Can Arm Fractures Lead to Pulmonary Embolism?
Yes, arm fractures can lead to pulmonary embolism, though the risk is substantially lower than with lower extremity fractures—but it is not negligible, particularly after surgical fixation of proximal humerus fractures.
Risk Stratification by Fracture Location
The risk of venous thromboembolism (VTE) varies significantly based on the specific location of the upper extremity fracture:
- Proximal humerus fractures carry the highest risk at approximately 3.0% for VTE and 5.1% for pulmonary embolism after operative treatment 1, 2.
- Clavicle fractures have an intermediate risk at approximately 2.0% 2.
- Distal radius/ulna fractures carry the lowest risk at 0.14-0.95% 2.

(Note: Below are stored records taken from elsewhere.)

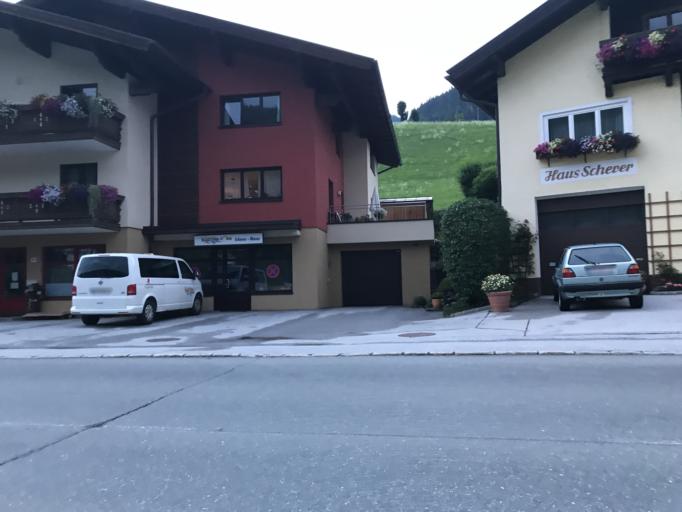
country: AT
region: Salzburg
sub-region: Politischer Bezirk Sankt Johann im Pongau
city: Wagrain
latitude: 47.3339
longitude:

Lower limb fractures remain a strong risk factor (OR >10) for pulmonary embolism, while upper extremity fractures are not classified in this highest-risk category by major guidelines 3.
Mechanism and Clinical Context
Upper extremity fractures can cause pulmonary embolism through two primary mechanisms:
- Subclavian or axillary vein thrombosis that propagates to cause pulmonary embolism, particularly after proximal humerus surgery 4.
- Immobilization-related venous stasis, though bed rest >3 days is only a weak risk factor (OR <2) 3.
Fatal pulmonary embolism has been documented after proximal humeral fracture surgery, though death is uncommon 4, 1.
High-Risk Features Requiring Enhanced Vigilance
Certain patient characteristics substantially increase the risk beyond the fracture itself:
- Chronic steroid use (OR = 6.22) 2
- Totally disabled functional status (OR = 3.31) 2
- Inpatient status (OR = 4.09) 2
- Active malignancy or metastatic disease 5, 6
- Known thrombophilia or hypercoagulable state 5
- Recent myocardial infarction or heart failure hospitalization within 3 months 6, 7
Prophylaxis Recommendations
Mechanical prophylaxis should be used intraoperatively and during the immediate postoperative period for all shoulder arthroplasty patients, and this principle extends to proximal humerus fracture surgery 5.
Chemical prophylaxis beyond aspirin should be considered for patients with specific high-risk features including active malignancy, known thrombophilia, or recent thromboembolic events 5, 6.
For standard-risk patients undergoing proximal humerus surgery, the evidence supports mechanical prophylaxis as the baseline approach, with chemical prophylaxis reserved for those with additional risk factors 5.
Critical Clinical Pitfalls
- Do not assume upper extremity fractures carry negligible VTE risk—the 5.1% pulmonary embolism rate after operative proximal humerus fracture treatment is clinically significant 1.
- Early mobilization reduces risk of atelectasis, pneumonia, DVT, and pulmonary embolism when patients are hemodynamically stable 3.
- Immobility complications account for up to 51% of deaths in the first 30 days after stroke, demonstrating the importance of mobilization in any immobilized patient 3.
- VTE can occur even in children with routine fractures, though this is exceedingly rare 8.
Temporal Considerations
Pulmonary embolism risk is highest during the first 2 postoperative weeks but remains elevated for 2-3 months after major surgery 6. The median time to VTE after upper extremity fracture in documented cases ranges from 4-10 days postoperatively 4, 1.